## ACTIVITY
Whenever a line of the listing contains the string "lines", return that line.

(STORED DATA Opens)

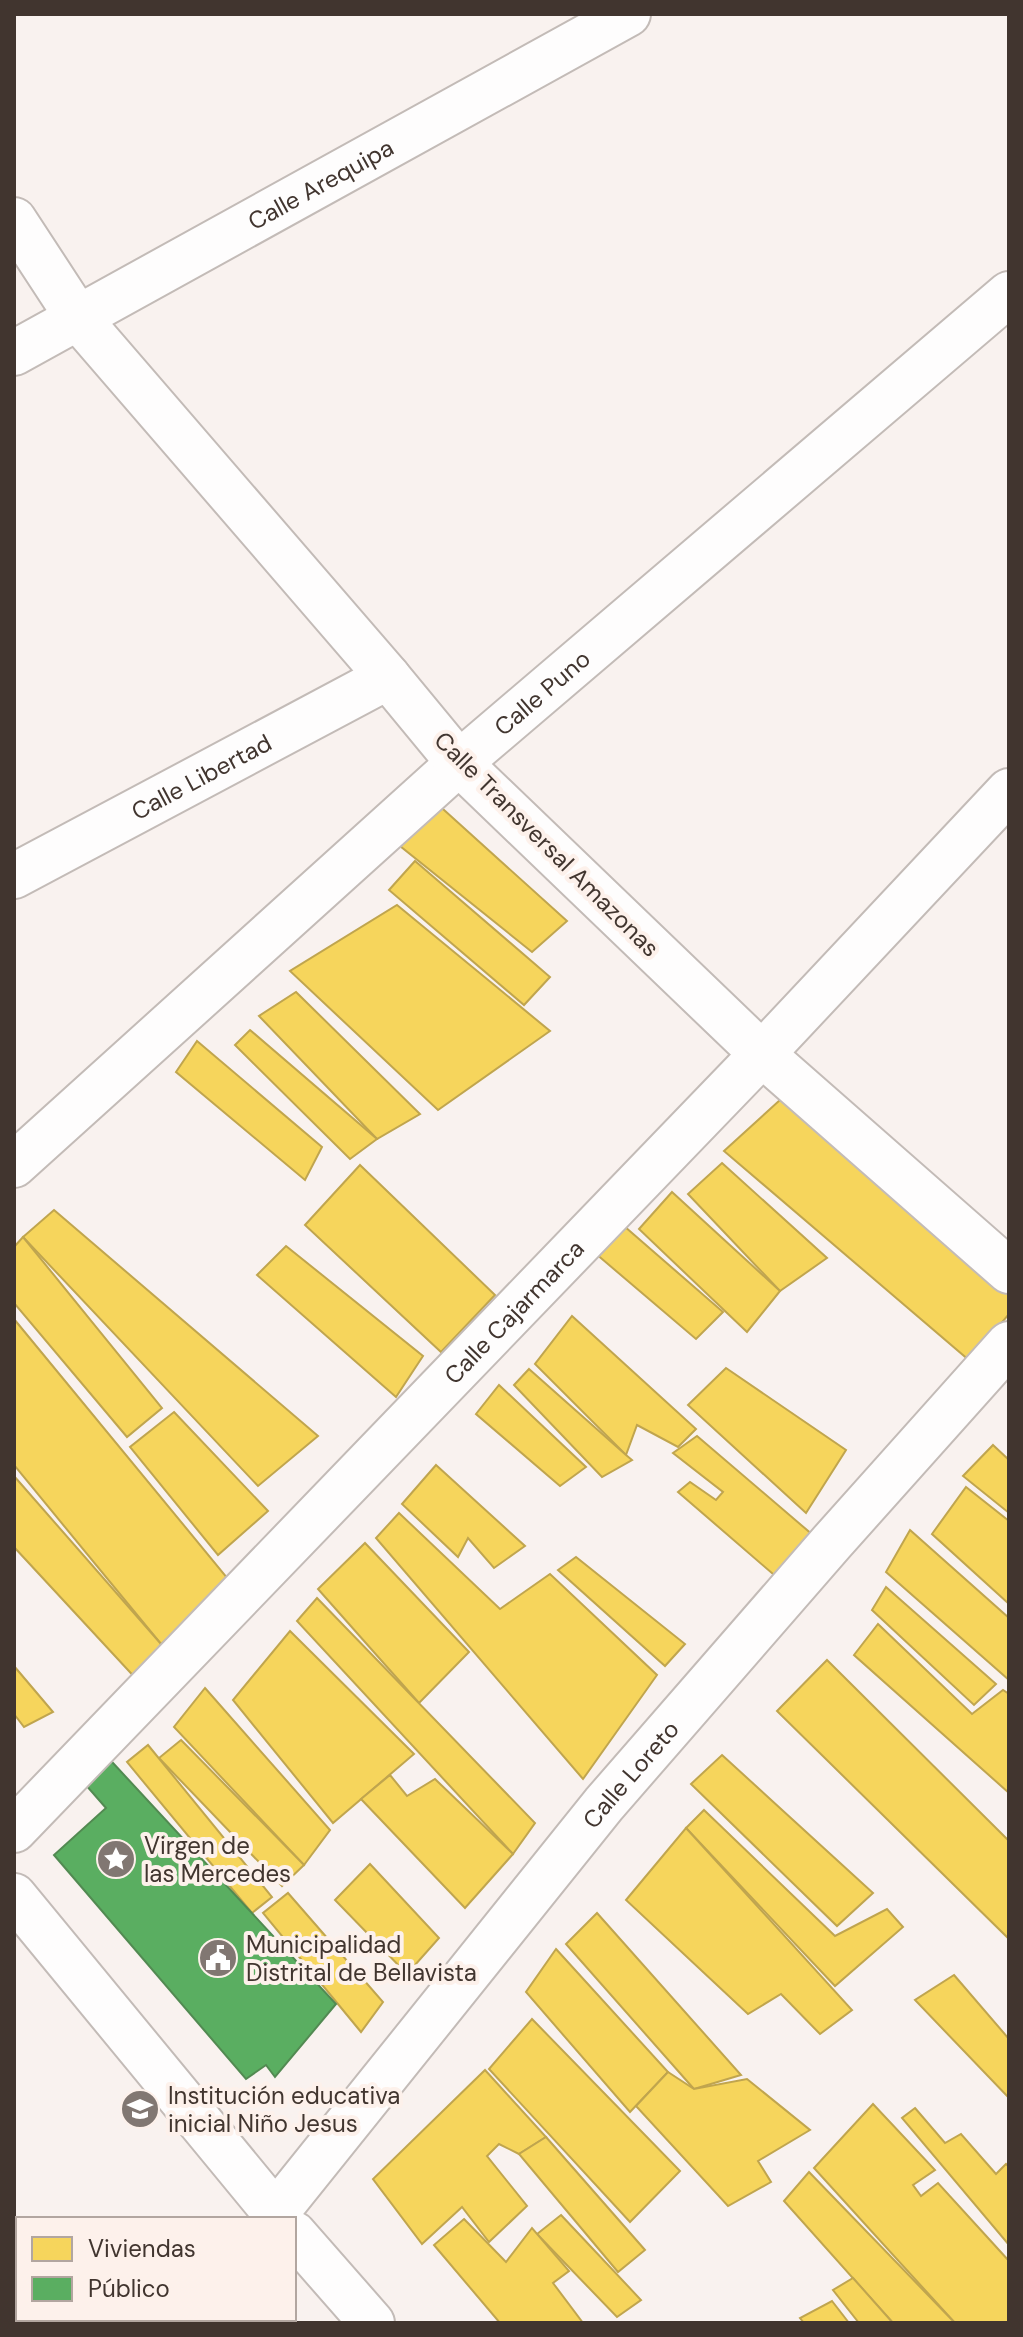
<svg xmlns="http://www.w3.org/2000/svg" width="1023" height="2337" viewBox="0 0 1023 2337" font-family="'DM Sans',sans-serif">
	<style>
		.homes { fill: #f6d55c; stroke: #c0a54e; stroke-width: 2 }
		.public { fill: #5aae61; stroke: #528a52; stroke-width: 2 }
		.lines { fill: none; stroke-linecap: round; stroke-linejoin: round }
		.minor-casing { stroke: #c3bbb7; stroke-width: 48 }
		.secondary-casing { stroke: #c3bbb7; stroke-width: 48 }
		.minor { stroke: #fefdfd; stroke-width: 44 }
		.secondary { stroke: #fefdfd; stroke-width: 44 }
		.labels { text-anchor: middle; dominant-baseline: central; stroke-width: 8; stroke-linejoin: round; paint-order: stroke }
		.street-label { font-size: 24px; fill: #41352f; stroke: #fdf1eb }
		.poi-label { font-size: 24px; fill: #41352f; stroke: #fdf1eb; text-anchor: start }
	</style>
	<rect width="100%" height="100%" fill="#f9f2ef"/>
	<g class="homes">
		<path d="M433,800l134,121 -35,31 -132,-106z"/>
		<path d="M415,861l135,116 -26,28 -135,-115z"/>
		<path d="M397,905l153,126 -112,79 -148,-139z"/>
		<path d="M296,992l124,122 -43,25 -118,-123z"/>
		<path d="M250,1030l127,109 -27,20 -115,-114z"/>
		<path d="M197,1041l125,106 -17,33 -129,-108z"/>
		<path d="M792,1089l217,203v22l-39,47 -246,-210z"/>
		<path d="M722,1163l105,95 -47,33 -92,-97z"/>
		<path d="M360,1165l135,130 -54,57 -136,-127z"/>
		<path d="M672,1192l108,99 -33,41 -108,-103z"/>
		<path d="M54,1210l264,226 -60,50 -235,-249z"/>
		<path d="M624,1226l99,86 -27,27 -101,-86z"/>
		<path d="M23,1237l139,171 -35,29 -113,-134v-56z"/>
		<path d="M286,1246l137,110 -27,41 -139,-122z"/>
		<path d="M572,1316l124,113 -18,18 -41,-22 -11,30 -91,-91z"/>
		<path d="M14,1319l219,266 -72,59 -147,-179z"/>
		<path d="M726,1368l120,82 -40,63 -118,-108z"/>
		<path d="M529,1369l97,86 6,5 -30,17 -88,-92z"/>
		<path d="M499,1385l87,82 -26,19 -84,-72z"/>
		<path d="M174,1412l94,99 -50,44 -88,-108z"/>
		<path d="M697,1436l117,100 -34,44 -102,-88 12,-10 26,18 7,-8 -50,-39z"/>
		<path d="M993,1445l16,15v53l-46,-37z"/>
		<path d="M436,1465l89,81 -31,22 -26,-30 -10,19 -56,-53z"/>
		<path d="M14,1476l147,168 -21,39 -126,-136z"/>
		<path d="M966,1487l43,34v83l-77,-70z"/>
		<path d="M399,1513l101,96 50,-35 107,101 -74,104 -207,-241z"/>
		<path d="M910,1530l99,88v62l-123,-108z"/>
		<path d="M365,1543l104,109 -50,51 -101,-114z"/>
		<path d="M576,1557l109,87 -20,22 -107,-96z"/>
		<path d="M886,1587l110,97 -22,21 -102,-95z"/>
		<path d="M317,1598l218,225 -22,31 -216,-233z"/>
		<path d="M878,1624l94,90 31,-24 6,4v99l-155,-138z"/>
		<path d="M290,1631l124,123 -81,69 -100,-123z"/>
		<path d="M827,1660l182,181v98l-232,-228z"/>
		<path d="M14,1666l39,46 -29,15 -10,-13z"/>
		<path d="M205,1688l125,142 -26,35 -130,-138z"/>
		<path d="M181,1740l123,125 -22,21 -123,-128z"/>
		<path d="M148,1745l124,152 -20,16 -125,-151z"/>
		<path d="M722,1755l151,138 -36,33 -146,-142z"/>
		<path d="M390,1775l17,21 28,-17 78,75 -48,54 -104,-109z"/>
		<path d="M704,1810l131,126 52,-27 16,18 -68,59 -149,-158z"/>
		<path d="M686,1828l166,182 -32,24 -39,-40 -33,20 -122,-114z"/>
		<path d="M370,1864l69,74 -32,36 -72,-74z"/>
		<path d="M288,1893l95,109 -22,30 -98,-119z"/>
		<path d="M597,1913l144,162 -47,14 -128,-145z"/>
		<path d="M556,1949l112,123 -38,40 -104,-120z"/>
		<path d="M954,1975l55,64v59l-94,-98z"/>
		<path d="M532,2019l148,152 -50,51 -141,-153z"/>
		<path d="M485,2070l61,67 -27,17 -20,-10 -12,12 40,50 -38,36 -27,-35 -40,37 -49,-65z"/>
		<path d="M668,2072l26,17 53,-10 63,51 -52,31 13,21 -43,24 -92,-100z"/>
		<path d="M873,2104l62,66 -22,15 8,11 17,-13 71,78v62h-54l-141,-155z"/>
		<path d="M915,2108l30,35 16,-9 35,40 10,-10 3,3v78l-107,-127z"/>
		<path d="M546,2137l99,113 -27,22 -99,-118z"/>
		<path d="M809,2172l146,151h-62l-109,-122z"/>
		<path d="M561,2215l80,85 -24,17 -80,-83z"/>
		<path d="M464,2219l42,43 26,-34 37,43 -16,12 30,40h-83l-66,-78z"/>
		<path d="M853,2278l40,45h-34l-26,-33z"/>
		<path d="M832,2301l17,22h-45l-4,-5z"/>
	</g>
	<path class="public" d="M101,1750l235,254 -61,73 -9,-12 -20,14 -192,-224 52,-47 -28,-32z"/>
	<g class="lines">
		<g class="minor-casing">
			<g id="minor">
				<path d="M14,220l64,98 310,359"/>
				<path id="s1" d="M14,353l614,-339"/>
				<path d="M14,1165l445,-402 303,291 247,217"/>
				<path id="s2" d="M14,1830l748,-776 247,-263"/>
				<path d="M14,1896l266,323"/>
				<path id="s3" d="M271,2219l333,-415 228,-262 177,-198"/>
				<path d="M294,2234l78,89"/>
				<path d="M182,2323l4,-4"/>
			</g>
		</g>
		<g class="secondary-casing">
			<g id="secondary">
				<path id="s4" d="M14,876l374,-199 71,86 550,-469"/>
			</g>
		</g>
		<use href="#minor" class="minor"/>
		<use href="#secondary" class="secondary"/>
	</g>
	<defs>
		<g id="sight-disc" transform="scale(2)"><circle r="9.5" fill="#817772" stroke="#fdf1eb"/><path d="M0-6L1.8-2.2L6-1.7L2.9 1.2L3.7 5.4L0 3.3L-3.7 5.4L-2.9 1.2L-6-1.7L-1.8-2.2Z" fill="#fff"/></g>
		<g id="civic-disc" transform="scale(2)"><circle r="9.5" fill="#817772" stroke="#fdf1eb"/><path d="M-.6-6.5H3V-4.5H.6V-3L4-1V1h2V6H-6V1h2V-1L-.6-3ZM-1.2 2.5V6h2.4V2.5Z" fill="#fff"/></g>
		<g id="school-disc" transform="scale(2)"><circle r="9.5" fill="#817772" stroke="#fdf1eb"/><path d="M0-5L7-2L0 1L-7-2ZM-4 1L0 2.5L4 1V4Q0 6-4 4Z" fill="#fff"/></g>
	</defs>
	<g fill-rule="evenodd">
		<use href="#sight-disc" x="116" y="1859"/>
		<use href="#civic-disc" x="218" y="1958"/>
		<use href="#school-disc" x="140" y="2109"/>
	</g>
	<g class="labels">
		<g class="street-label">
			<text stroke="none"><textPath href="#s1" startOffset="350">Calle Arequipa</textPath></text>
			<text stroke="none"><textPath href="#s4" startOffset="644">Calle Puno</textPath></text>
			<text stroke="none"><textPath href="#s4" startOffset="212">Calle Libertad</textPath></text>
			<text transform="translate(547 844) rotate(45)">Calle Transversal Amazonas</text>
			<text stroke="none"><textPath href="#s2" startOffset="720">Calle Cajarmarca</textPath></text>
			<text stroke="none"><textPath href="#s3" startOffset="572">Calle Loreto</textPath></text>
		</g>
		<g class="poi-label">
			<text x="144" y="1845">Virgen de<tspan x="144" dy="28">las Mercedes</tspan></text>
			<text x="246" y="1944">Municipalidad<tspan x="246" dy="28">Distrital de Bellavista</tspan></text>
			<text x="168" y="2095">Institución educativa<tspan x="168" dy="28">inicial Niño Jesus</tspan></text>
		</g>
	</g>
	<rect width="1023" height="2337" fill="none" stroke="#41352f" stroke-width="32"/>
	<rect x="16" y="2217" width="280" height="104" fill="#fdf1eb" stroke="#b2a6a0" stroke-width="2"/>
	<rect x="32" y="2237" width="40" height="24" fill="#f6d55c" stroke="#b2a6a0" stroke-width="2"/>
	<text x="88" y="2257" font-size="24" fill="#41352f">Viviendas</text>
	<rect x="32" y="2277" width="40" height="24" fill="#5aae61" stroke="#b2a6a0" stroke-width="2"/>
	<text x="88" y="2297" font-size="24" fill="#41352f">Público</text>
</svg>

(STORED DATA Closes)

## THE ANSWER
		.lines { fill: none; stroke-linecap: round; stroke-linejoin: round }
	<g class="lines">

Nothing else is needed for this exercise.